--- EXERCISE SET ---
1 > In the forum thread on public land maps, name every distinct username that appears in a post header, in order of first appearance.
2 > Pick up the forum thread about finding public land maps in northern Utah right after its last line.

--- SELECTED TEXT ---
== == ==
# Public Land



## swiftra (Dec 13, 2012)

So I have done a search on this website and others without a whole lot of success so I figured I would ask the question here. Does anyone have any suggestions on where to find a good public/private land map for northern Utah? I know google earth show a little bit of public land but does not seem to be very reliable. Was looking to go scout for some new turkey and other bird hunting areas but it would be very helpful to know what is private and can't be hunted and what is public and can be hunted. Thanks for any help in advance.


----------



## BPturkeys (Sep 13, 2007)

Always kind of tough to determine public from private ground. I really haven't found a single good web sight for that purpose, but many counties, mostly the more populated counties, have property ownership maps on the web. Look on the County Assessor's page for these maps. They are your best source. If you have specific areas in mind you can go to that counties assessors office and look at the plot maps. Google earth shows forest boundaries but honestly, they can be way off the mark so don't put much trust in Google earth maps. "Studying up" most normally requires hands on investigation like looking for fence lines, forest boundary signage, asking area land owners and studying maps from the forest service, USGS and other govn't agencies. Just remember to read and understand the rules of trespassing as outlined in the guide booklets. Good luck

PS. if you find a good websight for property ownership, PLEASE pass it on, all of us need to know. Thanks


----------



## BPturkeys (Sep 13, 2007)

here is Cache county's GIS maps for example 
http://maps.cachecounty.org/countymap/


----------



## Dukes_Daddy (Nov 14, 2008)

Book store at the Natural Resources building on North Temple in Salt Lake has great maps that show ownership.


----------



## Airborne (May 29, 2009)
== == ==
--- SUPPLIED MATERIAL ---
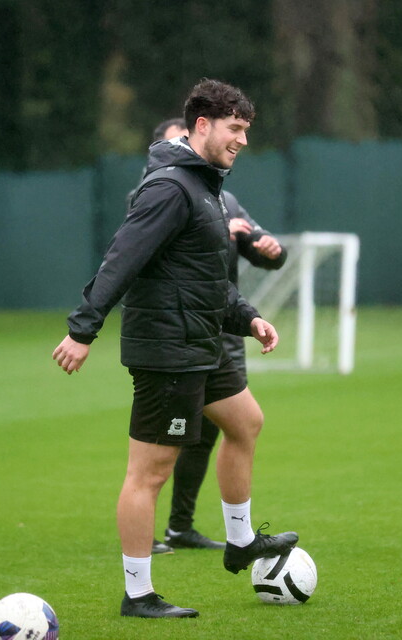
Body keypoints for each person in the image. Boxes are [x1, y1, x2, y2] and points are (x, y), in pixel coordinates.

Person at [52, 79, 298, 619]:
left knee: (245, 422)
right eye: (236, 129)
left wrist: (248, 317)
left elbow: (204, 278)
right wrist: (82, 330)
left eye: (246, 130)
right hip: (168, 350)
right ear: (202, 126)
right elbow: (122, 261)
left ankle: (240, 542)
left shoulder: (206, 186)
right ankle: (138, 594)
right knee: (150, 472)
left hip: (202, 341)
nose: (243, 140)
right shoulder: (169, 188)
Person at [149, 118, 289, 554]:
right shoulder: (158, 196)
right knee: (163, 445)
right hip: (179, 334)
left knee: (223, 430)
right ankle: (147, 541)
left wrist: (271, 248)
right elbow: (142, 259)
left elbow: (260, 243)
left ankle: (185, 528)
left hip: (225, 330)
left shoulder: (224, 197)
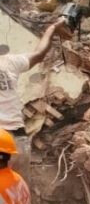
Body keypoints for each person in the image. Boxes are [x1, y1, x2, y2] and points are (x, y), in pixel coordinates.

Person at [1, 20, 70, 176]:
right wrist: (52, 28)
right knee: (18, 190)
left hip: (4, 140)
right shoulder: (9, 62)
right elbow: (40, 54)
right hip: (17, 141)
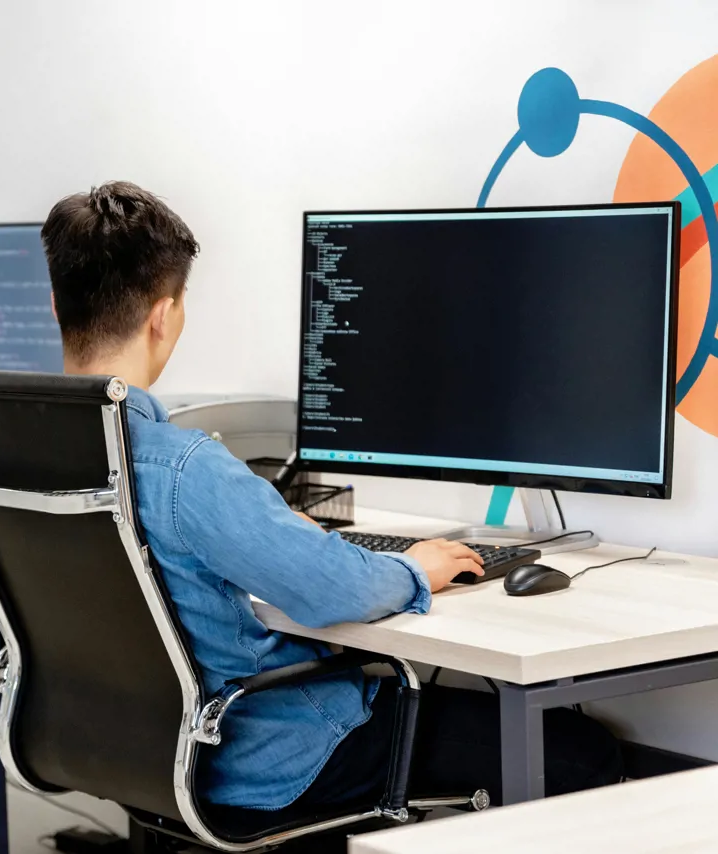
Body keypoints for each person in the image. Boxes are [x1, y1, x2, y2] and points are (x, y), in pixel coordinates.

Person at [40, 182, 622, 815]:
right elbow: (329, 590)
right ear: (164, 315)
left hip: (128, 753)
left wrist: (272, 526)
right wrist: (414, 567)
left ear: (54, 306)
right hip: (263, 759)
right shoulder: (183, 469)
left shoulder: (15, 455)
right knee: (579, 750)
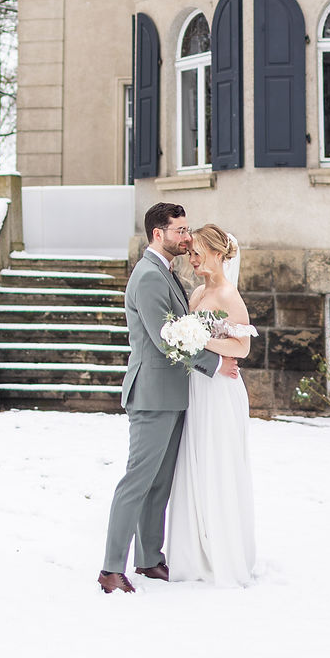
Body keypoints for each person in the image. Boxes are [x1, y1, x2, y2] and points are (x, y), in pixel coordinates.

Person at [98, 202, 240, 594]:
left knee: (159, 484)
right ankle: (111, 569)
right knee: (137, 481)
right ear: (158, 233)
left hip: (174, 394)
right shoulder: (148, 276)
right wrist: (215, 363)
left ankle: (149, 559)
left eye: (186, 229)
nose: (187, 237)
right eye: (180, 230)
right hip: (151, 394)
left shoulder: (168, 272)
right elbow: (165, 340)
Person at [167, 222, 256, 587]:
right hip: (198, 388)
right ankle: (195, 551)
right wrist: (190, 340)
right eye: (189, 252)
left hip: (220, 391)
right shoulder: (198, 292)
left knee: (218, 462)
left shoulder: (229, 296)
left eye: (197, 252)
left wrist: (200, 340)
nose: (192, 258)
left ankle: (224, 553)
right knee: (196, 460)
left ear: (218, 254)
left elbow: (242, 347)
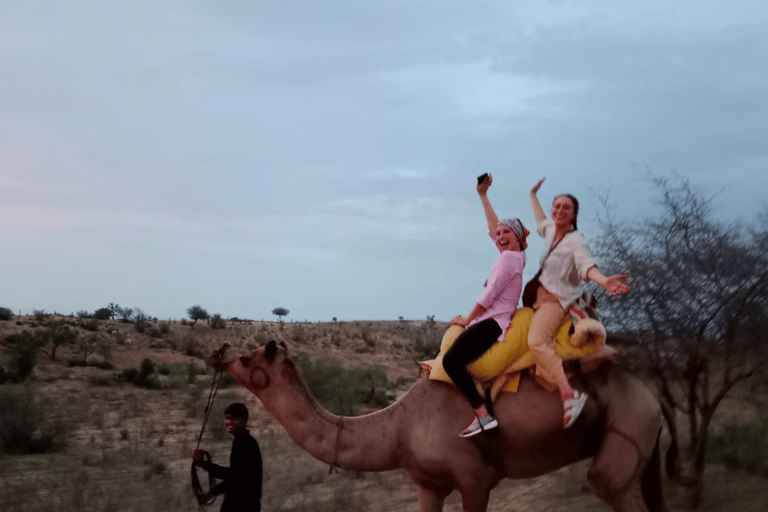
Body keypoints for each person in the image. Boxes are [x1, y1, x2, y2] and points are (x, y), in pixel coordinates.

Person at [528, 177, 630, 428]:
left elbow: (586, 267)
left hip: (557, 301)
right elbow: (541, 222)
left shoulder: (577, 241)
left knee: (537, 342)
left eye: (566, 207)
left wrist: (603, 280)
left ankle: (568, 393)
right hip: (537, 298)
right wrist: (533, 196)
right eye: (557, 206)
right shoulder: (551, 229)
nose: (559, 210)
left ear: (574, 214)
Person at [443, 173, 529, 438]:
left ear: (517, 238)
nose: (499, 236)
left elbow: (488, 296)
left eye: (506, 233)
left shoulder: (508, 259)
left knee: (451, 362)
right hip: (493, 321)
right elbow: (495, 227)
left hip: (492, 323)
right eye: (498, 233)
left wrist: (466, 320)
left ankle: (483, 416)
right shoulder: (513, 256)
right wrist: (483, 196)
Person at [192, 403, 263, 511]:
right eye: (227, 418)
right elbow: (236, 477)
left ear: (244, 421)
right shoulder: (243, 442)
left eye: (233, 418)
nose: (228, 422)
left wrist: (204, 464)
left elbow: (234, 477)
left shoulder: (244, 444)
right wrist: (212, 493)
== == ==
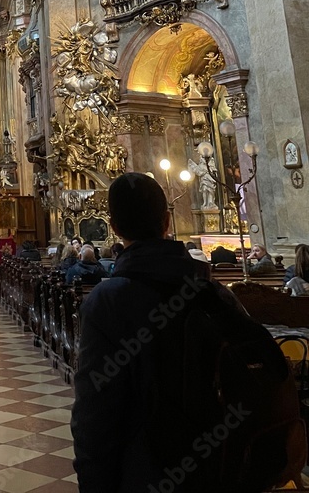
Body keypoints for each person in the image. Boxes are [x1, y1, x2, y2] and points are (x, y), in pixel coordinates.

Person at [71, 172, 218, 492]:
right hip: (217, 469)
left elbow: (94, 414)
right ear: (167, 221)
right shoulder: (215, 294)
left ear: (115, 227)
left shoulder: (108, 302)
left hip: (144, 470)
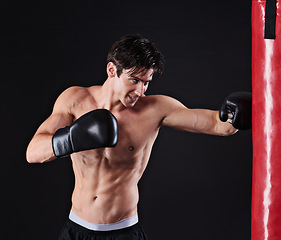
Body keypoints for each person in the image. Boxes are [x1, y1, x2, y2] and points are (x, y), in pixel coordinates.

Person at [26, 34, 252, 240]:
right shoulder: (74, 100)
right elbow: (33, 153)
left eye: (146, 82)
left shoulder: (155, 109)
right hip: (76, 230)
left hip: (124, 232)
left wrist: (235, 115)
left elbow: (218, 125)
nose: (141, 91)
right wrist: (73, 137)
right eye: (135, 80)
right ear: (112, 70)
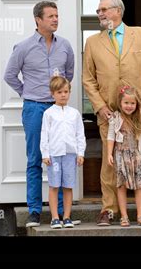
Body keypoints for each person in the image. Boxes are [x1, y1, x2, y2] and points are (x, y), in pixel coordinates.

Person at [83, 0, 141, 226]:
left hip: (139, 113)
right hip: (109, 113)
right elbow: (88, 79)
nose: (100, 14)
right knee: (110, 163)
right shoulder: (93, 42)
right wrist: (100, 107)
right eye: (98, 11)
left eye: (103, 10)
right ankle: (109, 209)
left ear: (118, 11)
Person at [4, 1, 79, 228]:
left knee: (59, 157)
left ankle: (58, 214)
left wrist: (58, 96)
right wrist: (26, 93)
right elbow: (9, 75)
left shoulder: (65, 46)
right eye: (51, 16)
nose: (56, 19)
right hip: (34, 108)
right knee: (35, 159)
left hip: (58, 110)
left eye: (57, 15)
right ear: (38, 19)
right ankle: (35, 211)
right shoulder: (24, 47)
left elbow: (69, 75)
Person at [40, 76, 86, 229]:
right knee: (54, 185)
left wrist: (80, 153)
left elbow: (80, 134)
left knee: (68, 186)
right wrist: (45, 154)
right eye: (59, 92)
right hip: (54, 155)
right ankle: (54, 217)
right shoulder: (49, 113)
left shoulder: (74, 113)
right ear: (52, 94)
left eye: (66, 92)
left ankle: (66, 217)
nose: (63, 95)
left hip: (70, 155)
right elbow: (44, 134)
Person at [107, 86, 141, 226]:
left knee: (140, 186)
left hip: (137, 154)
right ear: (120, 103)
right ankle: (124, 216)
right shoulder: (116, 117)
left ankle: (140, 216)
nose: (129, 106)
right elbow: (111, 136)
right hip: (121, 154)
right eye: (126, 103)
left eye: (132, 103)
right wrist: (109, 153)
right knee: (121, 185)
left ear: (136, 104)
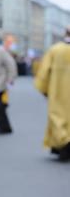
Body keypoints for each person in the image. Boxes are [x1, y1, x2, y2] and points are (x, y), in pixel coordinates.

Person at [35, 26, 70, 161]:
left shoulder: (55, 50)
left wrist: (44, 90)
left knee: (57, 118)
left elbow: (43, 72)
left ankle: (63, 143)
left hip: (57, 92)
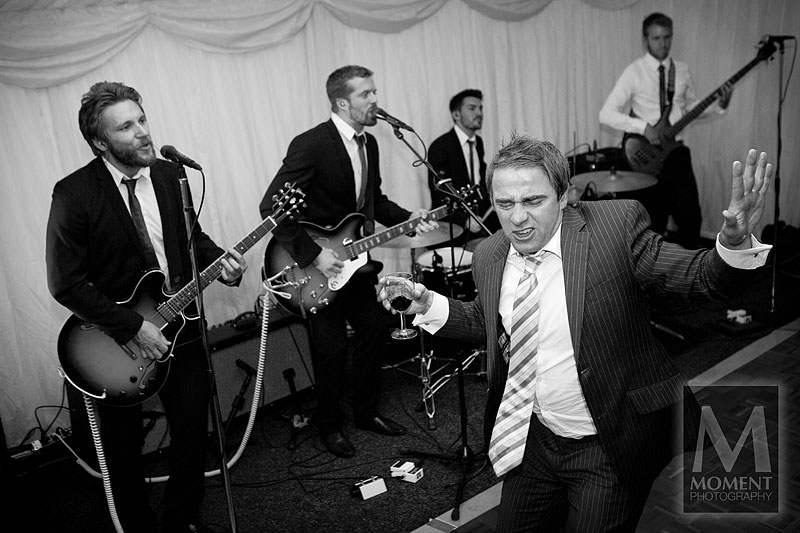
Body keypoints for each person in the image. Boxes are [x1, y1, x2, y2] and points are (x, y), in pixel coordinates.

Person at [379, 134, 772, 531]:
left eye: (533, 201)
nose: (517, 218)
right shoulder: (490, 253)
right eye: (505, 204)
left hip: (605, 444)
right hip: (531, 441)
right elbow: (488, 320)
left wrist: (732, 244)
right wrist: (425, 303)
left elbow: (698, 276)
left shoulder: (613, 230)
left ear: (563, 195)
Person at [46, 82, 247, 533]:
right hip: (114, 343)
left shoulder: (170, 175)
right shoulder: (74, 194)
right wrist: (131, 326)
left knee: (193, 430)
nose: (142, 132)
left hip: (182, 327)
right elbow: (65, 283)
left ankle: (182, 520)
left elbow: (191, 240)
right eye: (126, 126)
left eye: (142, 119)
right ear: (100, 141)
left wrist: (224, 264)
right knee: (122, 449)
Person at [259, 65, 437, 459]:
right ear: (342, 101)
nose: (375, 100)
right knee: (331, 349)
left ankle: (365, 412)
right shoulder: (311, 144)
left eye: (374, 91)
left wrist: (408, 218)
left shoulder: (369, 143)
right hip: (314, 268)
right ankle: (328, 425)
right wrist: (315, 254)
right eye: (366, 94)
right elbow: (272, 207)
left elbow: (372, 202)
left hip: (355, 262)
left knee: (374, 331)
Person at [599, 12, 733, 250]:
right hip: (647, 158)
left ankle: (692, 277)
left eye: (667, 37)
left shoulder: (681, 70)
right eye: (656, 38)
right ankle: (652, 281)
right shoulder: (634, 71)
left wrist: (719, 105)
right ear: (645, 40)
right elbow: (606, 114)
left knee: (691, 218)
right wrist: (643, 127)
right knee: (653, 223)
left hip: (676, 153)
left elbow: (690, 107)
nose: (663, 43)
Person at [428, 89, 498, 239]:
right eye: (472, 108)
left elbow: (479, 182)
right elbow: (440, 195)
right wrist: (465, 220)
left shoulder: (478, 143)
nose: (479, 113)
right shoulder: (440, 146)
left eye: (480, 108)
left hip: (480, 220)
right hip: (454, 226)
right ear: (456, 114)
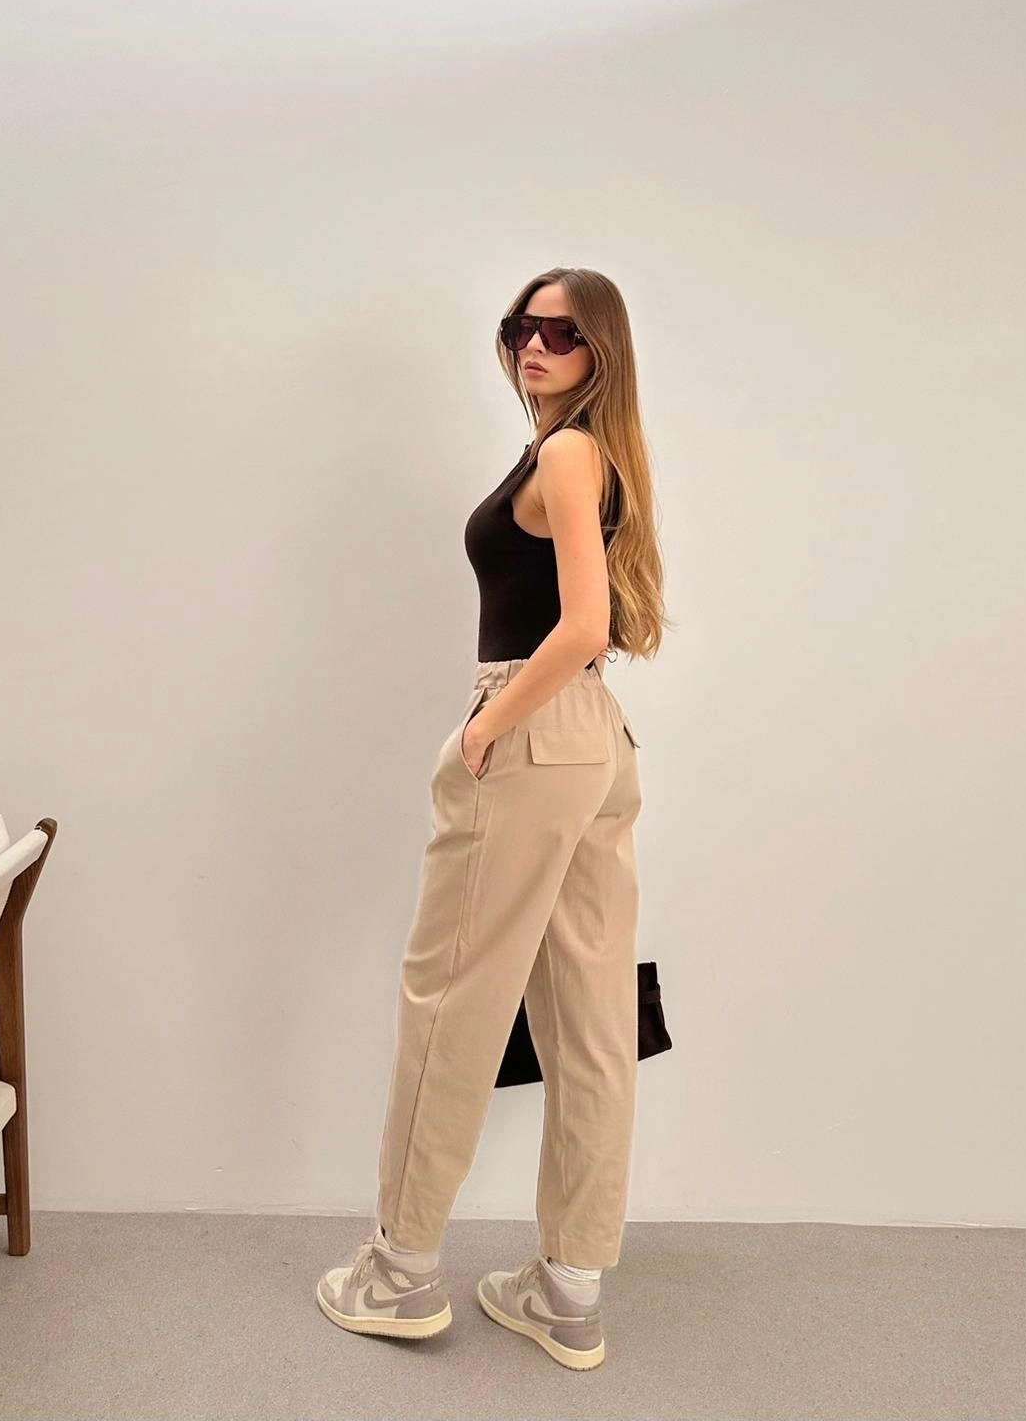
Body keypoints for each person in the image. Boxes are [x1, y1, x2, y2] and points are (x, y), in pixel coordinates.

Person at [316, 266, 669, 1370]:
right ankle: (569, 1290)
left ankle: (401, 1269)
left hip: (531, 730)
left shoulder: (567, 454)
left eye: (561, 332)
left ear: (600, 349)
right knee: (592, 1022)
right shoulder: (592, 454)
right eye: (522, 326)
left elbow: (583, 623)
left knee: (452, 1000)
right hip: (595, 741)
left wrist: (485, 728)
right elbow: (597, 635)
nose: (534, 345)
== == ==
--- RESPONSES TO THE EXERCISE ---
1 > swiftra, BPturkeys, Dukes_Daddy, Airborne

2 >
Google 'hunting GPS maps' you will need a good quality color screen GPS and each state software will run you $100 or so, but it shows land ownership and where you are at in relation to it. Plus it gives topo and many other features. Take it from a guy who has dumped hundreds of dollars on paper maps, bite the bullet and it will save you money in the long run-- that is if you are an avid hunter/fisher


----------



## timber_cruiser (Nov 2, 2007)

This a great topic. I have spent a lot of time looking for maps that show landownership accurately, with imagery or topo maps as a background. I used Google at first, but now use data directly from the Utah Automated Geographic Reference Center (AGRC), viewed with the free ArcGIS Explorer application.

http://gis.utah.gov/data/

I view Public Land Survey System (PLSS) data via spatial data connection at AGRC. The data link is explained on this webpage.

http://gis.utah.gov/data/how-to-connect ... d-via-sde/

You can download ArcGIS Explorer from from ESRI at

http://www.esri.com/software/arcgis/explorer

I will try to upload a screen shot of this data on my computer. It is current data, free and covers the entire state of Utah.


----------



## BPturkeys (Sep 13, 2007)

Thanks Timber, really good stuff. I just downloaded the ArcGIS program...now if I can just figure out how to use it. I can see from my first quick look that it is a tool with great potential for the hunter. Can you link into all the counties in Utah? It seems to me that only a few counties really have the information on line at this time.


----------



## timber_cruiser (Nov 2, 2007)

BP, The AGRC GIS data service layers are statewide. Within ArcGIS Explorer:

1) select Add Content, 
2) GIS Services, 
3) add the service connection to AGRC enter http://mapserv.utah.gov/arcgis/services in the server window block.

You should then be connected to the ARGC list of web map services, which includes about 40 different GIS layers. I use the plain PLSS layer that shows landownership in color shade.

You can then select different map and imagery backgrounds. Select the Basemap tab and pull down the Bing aerial imagery or topo layer. You can adjust the PLSS layer transparency so you can see the imagery or topo maps more easily.

Hope this helps.


----------



## swiftra (Dec 13, 2012)

Wow timber_cruiser thanks a ton for the info! It looks like an awesome resource and is much appreciated that you were willing to share.


----------



## BPturkeys (Sep 13, 2007)

I haven't yet figured out how to get actual parcel ownership with the info that T/C sent...I am a little old and slow...but I did stumble across this web page that will SIMPLY give you the exact ownership of every parcel in the state.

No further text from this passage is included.